Le fonctionnement même du jeu est simple. Thomas étant asthmatique, cela limite les joueureuses lors de déplacements plus hâtifs dont la durée est assez courte, il peut interagir avec certains objets (portes, portraits, chandelle, armoires entre autre) pour s'éclairer, se cacher ou accéder à des pièces.


Ce qui fait la singularité de ce jeu, c'est cette association entre ses différents composants et sa forme. On avance en pensant comprendre tout en se laissant surprendre par les évènements violents qui surgissent. Le rouge sera la couleur dominante du jeu, puisque presque aucune autre n'intervient hors mis le noir et le blanc. Elle capte de ce fait très vite notre attention, et se manifestera souvent par le jaillissement du sang durant les cinématiques. Le jeu est entièrement construit pour que l'on désire voir le bout, le niveau prochain, tout en suivant un chemin dont les étapes sont incertaines. Peu à peu il faudra faire des choix, choisir quelle porte ouvrir, quel couloir suivre, tout en prenant garde aux monstres qu'on rencontre fur à mesure. Ces choix vont alors déterminer quelle sera la nature de la fin, parmi celles qui sont susceptibles de se produire.


Les éléments du jeu, analysés séparément, n'ont certes rien d'originaux. Neverengind Nightmares n'est ni trop long ni trop difficile. Le tout en revanche propose une expérience bien particulière.


On peut reprocher à beaucoup de jeux, et de films, d'user de représentations oppressives : les troubles mentaux et les maladies mentales sont romancés, montrés comme des éléments de scénario qui relèvent parfois plus du fantasme ou de l'imaginaire "horrifique" profondément validistes que d'autre chose, légitimant donc un imaginaire qui relève de la psychophobie (une forme d'oppression qui a pour cible les personnes atteintes de troubles en tout genre ou de maladies mentales).
Les troubles et les maladies mentales deviennent une forme de divertissement, parfois montrés comme extraordinaires ou quelque chose d'absolument monstrueux.

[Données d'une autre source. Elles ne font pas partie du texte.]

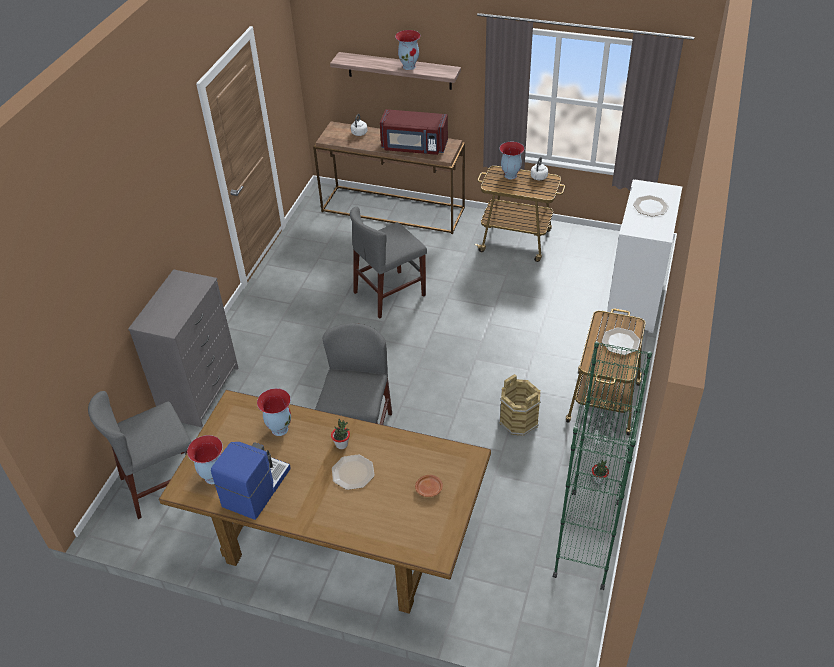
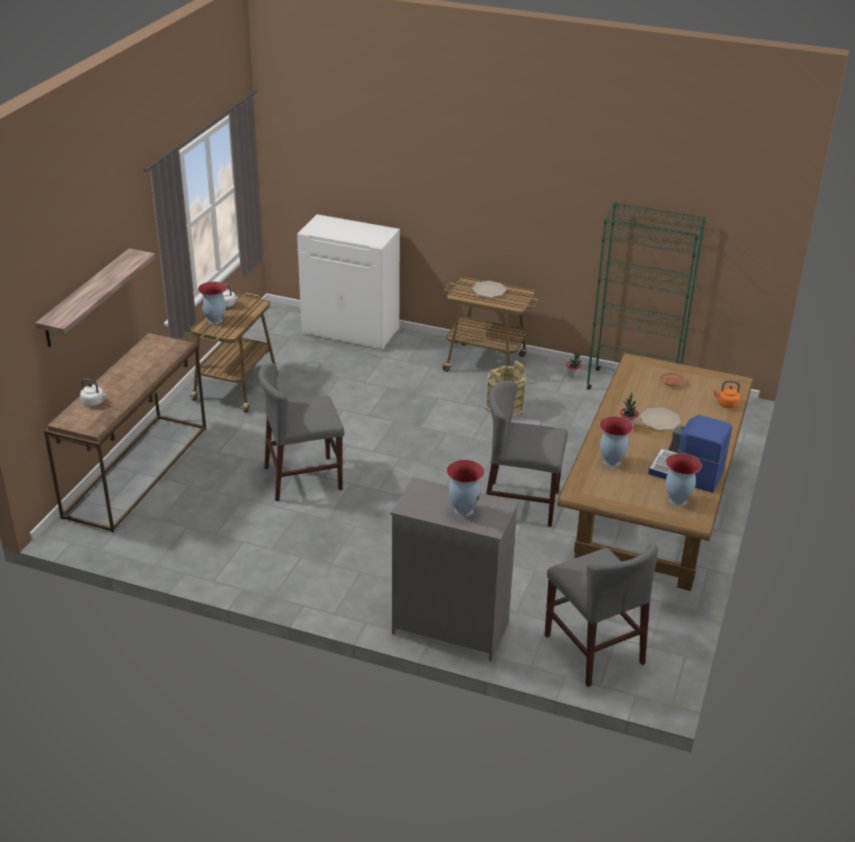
camera: 90 degrees left, 10 degrees down
grey chair [350,207,427,319] -> grey chair turned 105 degrees clockwise [258,363,344,501]
red microwave [380,109,448,155] -> none
vase [395,30,421,70] -> vase moved to [447,460,484,516]
plate [633,195,669,216] -> none
none -> orange kettle [712,380,741,408]

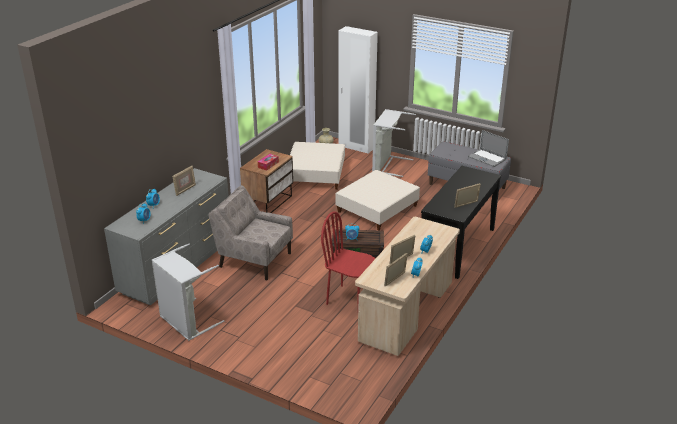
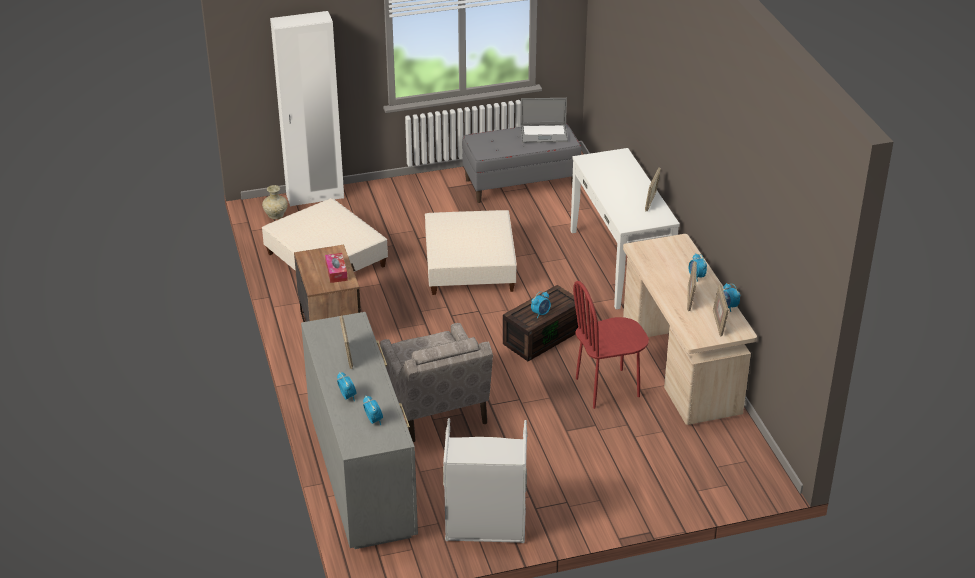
camera: 45 degrees left, 5 degrees up
beige armchair [208,185,293,280] -> beige armchair turned 90 degrees counterclockwise [380,323,493,442]
grey laundry basket [372,109,416,177] -> none
black console table [421,166,501,279] -> white console table [570,148,680,309]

Même si une personne concernée s'est inspirée de ses propres troubles pour créer un jeu d'horreur, on peut s'interroger sur la manière dont ils ont été traités. D'un côté, il y a des éléments qui peuvent d'une certaine manière correspondre à des vécus. Le cauchemar est une déformation de la réalité ou d'éléments réels, et c'est ce sentiment de vivre continuellement dans ce dernier qui peut déformer notre manière de percevoir le réel. De l'autre, ce que l'on voit surtout durant notre avancement, ce sont des monstres que l'on peut substituer à des patients, chose qui pose problème... Et ce sans compter d'autres détails qui peuvent piquer. Ce ne sera certes pas le premier ni le dernier jeu à faire cela. Toutefois, on peut dire qu'il permet d'entrevoir une partie de ce que peut penser une personne dans un état tel que celui que Matt Gilgenbach a voulu représenter, et de nous placer ainsi dans une situation psychologique qui s'inspire finalement d'une réalité.


Bien que l'on puisse interpréter tout cela de multiples façons, en prenant en compte le poids de certaines représentations et de la manière dont elles sont traitées ici, le jeu reste sympa à jouer pour qui veut surmonter des cauchemars le temps d'une partie.